This was the couple the nurse manager had mentioned to me earlier. The husband was a thin and gray-haired patient pushing his IV pole down the hall, and the wife was close at his side. He'd been transferred here because the ventricular arrhythmia common to end-stage heart failure had been activating his internal defibrillator almost daily, twice leading to falls. And the nurse manager had told me his wife was dissatisfied with the treatment he'd been getting: despite medication adjustment, his arrhythmia was not improving.
I said good morning; they nodded and continued their slow progress.
At about 3 PM, a "Blue 100" code was called on the heart-failure unit. As I approached, staff members were assembling equipment in front of a semiprivate room belonging to the man I'd seen earlier. The nurse manager was at the bedside, and I asked her where his wife was. While administering chest compressions and calling for equipment, she indicated the bathroom. I found her standing in the doorway, arms on the door frame to hold herself up. I glanced over at the patient in the other bed. His hands were clasped in prayer.
Amid the sounds on the other side of the curtain—calls for drugs and equipment, a charging defibrillator, the rustling of packages being opened, an Ambu bag inflating and deflating—I asked the wife whether she wanted to stay in the room. She said emphatically that she wanted to stay close to her husband. I said I'd stay with her, and if she needed to leave I'd help her.
She sat down in a nearby chair. Ten people were on the other side of the curtain, but it was lonely on our side. As we heard phrases familiar to me—"V-fib, continue CPR"—I interpreted them to the wife.
She said, "He told me this morning that he didn't know how much more he could take." And then she shouted, "Come on! Fight! Fight! You can do it. Don't leave me now."
The clock showed that 20 minutes had passed since the initial call. The chaplain entered the room. We each put an arm around the wife. I reached out to the roommate seated on the edge of his bed. We prayed. And from the other side of the curtain we heard, "I have a pulse!"
The wife again called out, "Come on, fight; you can do it!" We heard: "No pulse, prepare to shock." And after a series of cycles, we heard: "Hey, he's moving. Hey, buddy, show me a thumbs-up. Hey, he's awake!"
The problem was, he roused only as compressions were given. If the arrhythmia couldn't be controlled, the only option would be to place a ventricular assist device to provide artificial circulation for his dying heart. Cardiopulmonary bypass would be necessary. The code team called for analgesia and sedation and for the cardiac surgeon.
The attending physician came over to speak with the wife. He kneeled down. He recounted the events of the last half hour and explained the need for surgery. She appeared to be taking in the information in a logical, methodical manner. And then she said, "No. He would not want this. Please stop."
There was a moment of silence. She repeated, "Please stop."
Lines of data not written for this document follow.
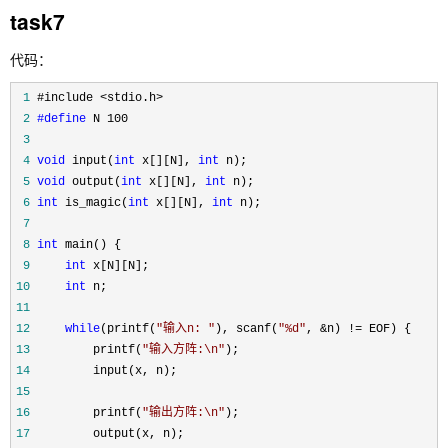
task7
代码：
 1
 2
#define
 3
 4
void
 input(
int
 x[][N], 
int
 5
void
 output(
int
 x[][N], 
int
 6
int
 is_magic(
int
 x[][N], 
int
 7
 8
int
 9
int
10
int
11
12
while
(printf(
"
输入n: 
"
), scanf(
"
%d
"
, &n) !=
13
         printf(
"
输入方阵:\n
"
14
15
16
         printf(
"
输出方阵:\n
"
17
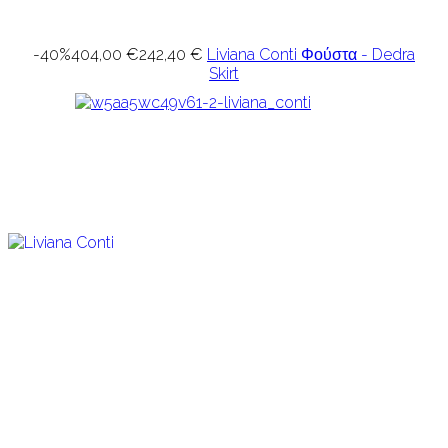
-40%
404,00 €
242,40 €
Liviana Conti Φούστα - Dedra
Skirt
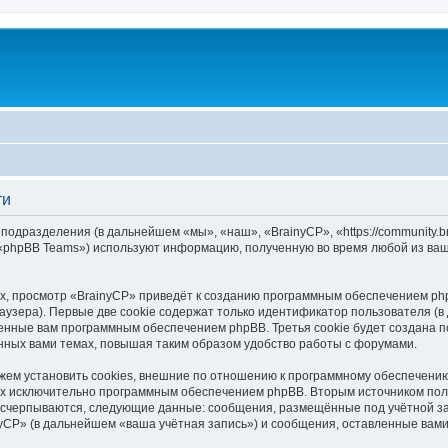
ти
 подразделения (в дальнейшем «мы», «наш», «BrainyCP», «https://community.
 «phpBB Teams») используют информацию, полученную во время любой из ваш
, просмотр «BrainyCP» приведёт к созданию программным обеспечением php
узера). Первые две cookie содержат только идентификатор пользователя (в
военные вам программным обеспечением phpBB. Третья cookie будет создана 
нных вами темах, повышая таким образом удобство работы с форумами.
ем установить cookies, внешние по отношению к программному обеспечению 
ных исключительно программным обеспечением phpBB. Вторым источником по
 исчерпываются, следующие данные: сообщения, размещённые под учётной з
yCP» (в дальнейшем «ваша учётная запись») и сообщения, оставленные вам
I whispered, "You are a very brave and strong woman," as the attending physician spoke to the team on the other side of the curtain. The group gathered there parted to allow us to approach the bed. Then the wife cradled her husband until there was no further cardiac activity. He passed away in less than a minute.
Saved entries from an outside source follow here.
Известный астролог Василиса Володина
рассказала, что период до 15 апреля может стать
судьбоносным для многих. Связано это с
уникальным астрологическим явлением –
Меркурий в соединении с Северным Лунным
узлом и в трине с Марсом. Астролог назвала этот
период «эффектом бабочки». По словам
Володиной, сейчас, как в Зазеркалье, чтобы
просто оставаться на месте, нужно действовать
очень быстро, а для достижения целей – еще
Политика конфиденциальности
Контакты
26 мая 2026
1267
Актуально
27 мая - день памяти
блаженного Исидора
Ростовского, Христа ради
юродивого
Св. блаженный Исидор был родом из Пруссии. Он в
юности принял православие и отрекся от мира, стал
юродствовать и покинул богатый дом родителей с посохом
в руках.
The wife later thanked us for allowing her to stay in the room, and thanked me for being at her side. While "family presence" during resuscitation can be uncomfortable for the health care team, it can be extremely valuable to the family members. This woman witnessed for herself the professional conduct of the code team: advanced cardiac life support protocols were followed, and everyone showed respect for the patient and his wife. I know that her decision to stop resuscitation efforts was the result of what she saw and heard. She gave her husband a final gift—she let him go—but only because we allowed her to be there.